La verde mirada de Marina echaba chispas. Habíamos quedado para charlar un rato en nuestra cafetería favorita, en Moncloa, con la intención de despedirnos hasta la vuelta de las vacaciones. Ella se marchaba al día siguiente a Pamplona y yo a Castellón. No corrían buenos tiempos para las comunicaciones. En 1990 los teléfonos móviles eran un lujo y las llamadas interprovinciales costaban una fortuna. Era mejor contárnoslo todo antes de separarnos. Y yo, torpe de mí, lo primero que hice fue no ahorrarle detalle alguno de mi visita a Turégano. Qué error. Esa tarde descubrí que su padre y ella eran grandes admiradores de la actriz. Y también que Marina hubiera dado un brazo por conocerla. Entre ofendida y furiosa, me enumeró mil cosas que yo no sabía de Lucía. Detalles de su trabajo con los grandes maestros del cine italiano, Antonioni, De Santis o Fellini, y hasta de sus sonadas peleas con Luis Miguel Dominguín, que no la dejaba ni conducir sola por el Madrid de los cincuenta. Pero si me hizo sentir culpable por no haberla incluido en aquella visita, supo llevar al límite mis remordimientos poniéndome un pequeño fajo de folios por delante.
—¿Qué…, qué es esto?
—Mientras tú andabas por ahí de viaje, yo he estado haciendo algunas averiguaciones en la hemeroteca.
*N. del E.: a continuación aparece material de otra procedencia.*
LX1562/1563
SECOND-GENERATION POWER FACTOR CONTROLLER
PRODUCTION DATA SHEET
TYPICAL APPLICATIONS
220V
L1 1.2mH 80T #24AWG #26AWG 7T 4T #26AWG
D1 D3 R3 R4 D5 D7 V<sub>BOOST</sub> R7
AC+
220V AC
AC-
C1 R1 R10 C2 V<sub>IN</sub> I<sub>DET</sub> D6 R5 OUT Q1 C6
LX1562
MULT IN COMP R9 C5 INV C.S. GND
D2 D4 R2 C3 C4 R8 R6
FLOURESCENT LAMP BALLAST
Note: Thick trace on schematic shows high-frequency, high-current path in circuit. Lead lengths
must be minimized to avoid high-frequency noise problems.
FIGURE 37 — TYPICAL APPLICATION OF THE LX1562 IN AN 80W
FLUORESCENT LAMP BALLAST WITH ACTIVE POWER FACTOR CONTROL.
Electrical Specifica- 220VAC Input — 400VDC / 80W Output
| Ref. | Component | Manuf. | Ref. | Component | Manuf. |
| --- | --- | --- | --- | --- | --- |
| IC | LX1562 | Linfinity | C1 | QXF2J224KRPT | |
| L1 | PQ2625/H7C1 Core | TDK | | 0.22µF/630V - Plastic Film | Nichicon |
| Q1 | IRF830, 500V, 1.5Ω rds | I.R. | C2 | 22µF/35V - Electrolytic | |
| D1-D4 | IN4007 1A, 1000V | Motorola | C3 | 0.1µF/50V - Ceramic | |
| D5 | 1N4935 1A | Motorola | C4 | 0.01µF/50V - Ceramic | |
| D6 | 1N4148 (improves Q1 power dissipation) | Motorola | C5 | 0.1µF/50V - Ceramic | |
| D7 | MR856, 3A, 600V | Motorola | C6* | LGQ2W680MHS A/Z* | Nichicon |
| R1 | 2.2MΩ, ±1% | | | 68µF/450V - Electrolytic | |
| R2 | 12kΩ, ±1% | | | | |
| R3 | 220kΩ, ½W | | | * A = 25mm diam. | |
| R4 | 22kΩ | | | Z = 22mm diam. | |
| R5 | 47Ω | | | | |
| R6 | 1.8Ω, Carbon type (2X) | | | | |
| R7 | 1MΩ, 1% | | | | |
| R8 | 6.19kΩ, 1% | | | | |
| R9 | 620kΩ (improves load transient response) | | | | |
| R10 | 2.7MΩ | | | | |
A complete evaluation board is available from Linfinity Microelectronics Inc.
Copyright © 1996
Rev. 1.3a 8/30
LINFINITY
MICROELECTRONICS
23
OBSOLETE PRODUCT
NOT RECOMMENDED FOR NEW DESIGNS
Su frase iba cargada de veneno.
—¿En la hemeroteca? ¿Tú? ¿Y qué buscabas? —pregunté sin saber aún si debía preocuparme o no.
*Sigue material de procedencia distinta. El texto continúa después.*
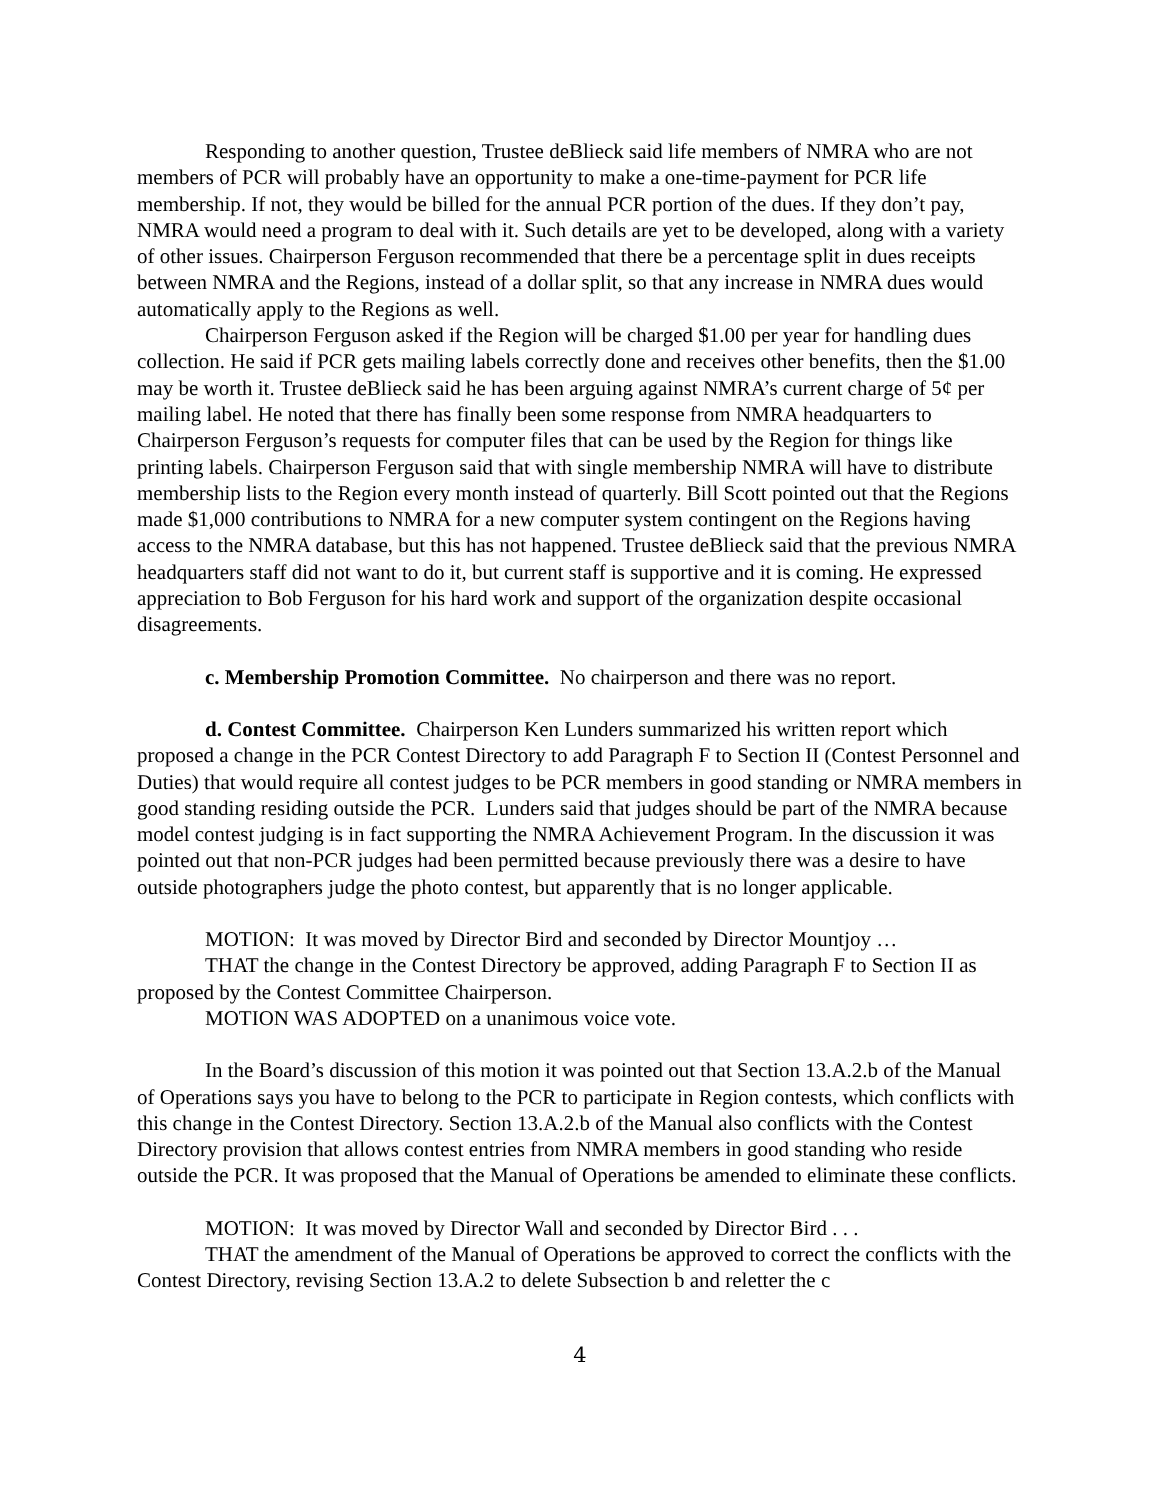Responding to another question, Trustee deBlieck said life members of NMRA who are not members of PCR will probably have an opportunity to make a one-time-payment for PCR life membership. If not, they would be billed for the annual PCR portion of the dues. If they don’t pay, NMRA would need a program to deal with it. Such details are yet to be developed, along with a variety of other issues. Chairperson Ferguson recommended that there be a percentage split in dues receipts between NMRA and the Regions, instead of a dollar split, so that any increase in NMRA dues would automatically apply to the Regions as well.
Chairperson Ferguson asked if the Region will be charged $1.00 per year for handling dues collection. He said if PCR gets mailing labels correctly done and receives other benefits, then the $1.00 may be worth it. Trustee deBlieck said he has been arguing against NMRA’s current charge of 5¢ per mailing label. He noted that there has finally been some response from NMRA headquarters to Chairperson Ferguson’s requests for computer files that can be used by the Region for things like printing labels. Chairperson Ferguson said that with single membership NMRA will have to distribute membership lists to the Region every month instead of quarterly. Bill Scott pointed out that the Regions made $1,000 contributions to NMRA for a new computer system contingent on the Regions having access to the NMRA database, but this has not happened. Trustee deBlieck said that the previous NMRA headquarters staff did not want to do it, but current staff is supportive and it is coming. He expressed appreciation to Bob Ferguson for his hard work and support of the organization despite occasional disagreements.
c. Membership Promotion Committee. No chairperson and there was no report.
d. Contest Committee. Chairperson Ken Lunders summarized his written report which proposed a change in the PCR Contest Directory to add Paragraph F to Section II (Contest Personnel and Duties) that would require all contest judges to be PCR members in good standing or NMRA members in good standing residing outside the PCR. Lunders said that judges should be part of the NMRA because model contest judging is in fact supporting the NMRA Achievement Program. In the discussion it was pointed out that non-PCR judges had been permitted because previously there was a desire to have outside photographers judge the photo contest, but apparently that is no longer applicable.
MOTION: It was moved by Director Bird and seconded by Director Mountjoy …
THAT the change in the Contest Directory be approved, adding Paragraph F to Section II as proposed by the Contest Committee Chairperson.
MOTION WAS ADOPTED on a unanimous voice vote.
In the Board’s discussion of this motion it was pointed out that Section 13.A.2.b of the Manual of Operations says you have to belong to the PCR to participate in Region contests, which conflicts with this change in the Contest Directory. Section 13.A.2.b of the Manual also conflicts with the Contest Directory provision that allows contest entries from NMRA members in good standing who reside outside the PCR. It was proposed that the Manual of Operations be amended to eliminate these conflicts.
MOTION: It was moved by Director Wall and seconded by Director Bird . . .
THAT the amendment of the Manual of Operations be approved to correct the conflicts with the Contest Directory, revising Section 13.A.2 to delete Subsection b and reletter the c
4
—¡A tu fantasma, naturalmente!
Me quedé mudo.
Marina y yo hablábamos a menudo de mis intereses por lo sobrenatural. Sin embargo, desde el día en que nos conocimos me dejó claro que esas cosas la asustaban y que prefería no saber de ellas. Se consideraba una buena creyente, de misa de domingo y comunión, y ese tipo de temas prefería mantenerlos a raya. Con todo, algo le había hecho acercarse a mi terreno. Reconoció que no había dejado de dar vueltas a ciertas cosas que le había dicho camino de El Escorial, y que había decidido buscar algunas respuestas por su cuenta.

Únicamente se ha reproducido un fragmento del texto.